Çok dil bilen Fatih Sultan Mehmet , Mara ile Sırpça , Bizansta Rumca konuşabilirdi ama İngilizce tercih etmiş.

Bu arada işin bilimselliğini Prof . Şengör’e borçlu bir docu-drama olunca vallahi herhalde İstanbul’un fethinde bir dinazor boku çıkacak diye bekledim .

Şengör bütün şirinliğiyle , büyük bir coşkuyla kahkahalar atarak ve Fatih’i yakın tanıyan biri olarak kişiliğiyle ilgili teşhisler koyarak ve adeta ‘ Nassıl...Fatih nasıl aldı ‘ keyfini çıkara çıkara ‘Kahpe Bizans’ konseptinde eski Türk filimlerini aratmadı .

İşin içinde Osmanlı olunca mutlaka hamam sahnesi şart, birde badi badi yürüyen hadım , eh çıplak Mara’yı da sırtttan gösterince bu duruma herhalde o sahnede Mara bile güldü , yoksa niye gülsün durup dururken .

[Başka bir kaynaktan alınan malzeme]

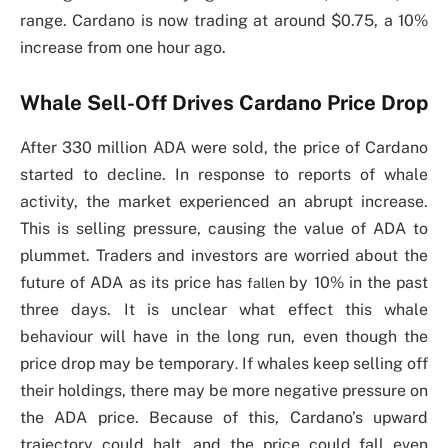
range. Cardano is now trading at around $0.75, a 10%
increase from one hour ago.
Whale Sell-Off Drives Cardano Price Drop
After 330 million ADA were sold, the price of Cardano
started to decline. In response to reports of whale
activity, the market experienced an abrupt increase.
This is selling pressure, causing the value of ADA to
plummet. Traders and investors are worried about the
future of ADA as its price has
by 10% in the past
fallen
three days. It is unclear what effect this whale
behaviour will have in the long run, even though the
price drop may be temporary
If whales keep selling off
.
their holdings, there may be more negative pressure on
the ADA price. Because of this, Cardano’s upward
trajectory could halt, and the price could fall even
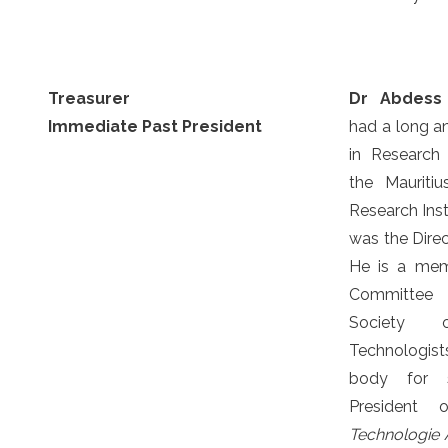
Treasurer
Dr Abdess
Immediate Past President
had a long an
in Research
the Mauriti
Research Inst
was the Direc
He is a mem
Committee o
Society
Technologis
body for 
President
Technologie A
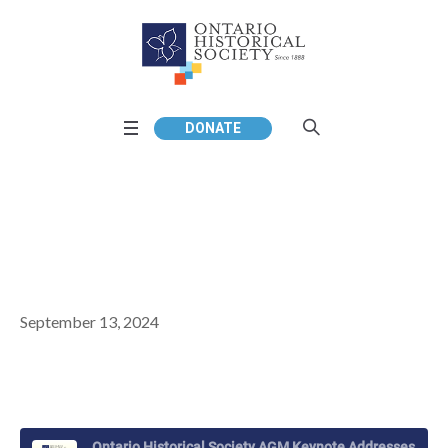
DONATE
September 13, 2024
Ontario Historical Society AGM Keynote Addresses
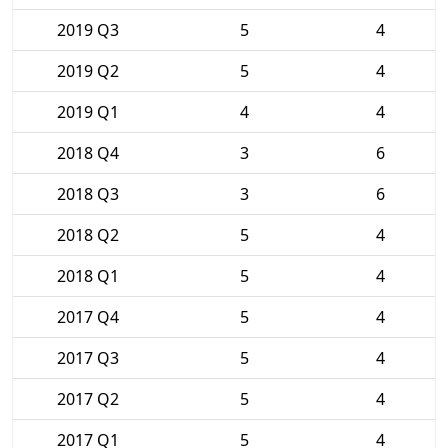
2019 Q3
5
4
2019 Q2
5
4
2019 Q1
4
4
2018 Q4
3
6
2018 Q3
3
6
2018 Q2
5
4
2018 Q1
5
4
2017 Q4
5
4
2017 Q3
5
4
2017 Q2
5
4
2017 Q1
5
4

Oyuncuların içinde bulundukları projelere saygısı , desteği anlaşılır bir şey , ancak sanatkar yanları denetimi kaybederse iş mahalle takımı dayanışmasına döner , bu işin neresi ile gurur duydular anlamadım .

Pek yakında Kazak Yönetmen Akan Satayev’in, M.Ö. 6. yüzyılda yaşayan Türk kadın savaşçı , İskit Türklerinin Başbuğu Tomris Hatun'un hayatı ve mücadelelerinin anlatıldığı bir filim gösterime girecek .

Dövüş , kılıç, at ve hiç kuşkusuz arkasında Sovyet sinemasının birikimiyle Satayev şimdiden fragmanıyla ilgi çeken bir filim yapmış görünüyor , Netflix gösterecek mi bilmiyorum , lakin filimde oynayanlar ata binmeyi filimde öğrenmişe benzemiyorlar , oyunculuğu da .

Netflix seçiciliğini mi kaybetti, refüze etmeye yüzü mü tutmadı anlamadım ama yakışmadı .

Osmanlı tarihinin en bahtsız iki Padişahından biri oldu koskoca Fatih . Bir diğer bahtsız Abdülhamid , tarihi siyasi konjenktüre göre kurcalayıp dizi , belgesel yapmaya kalkınca böyle oluyor herhalde . Durumu saygıyla kayda geçiriyoruz.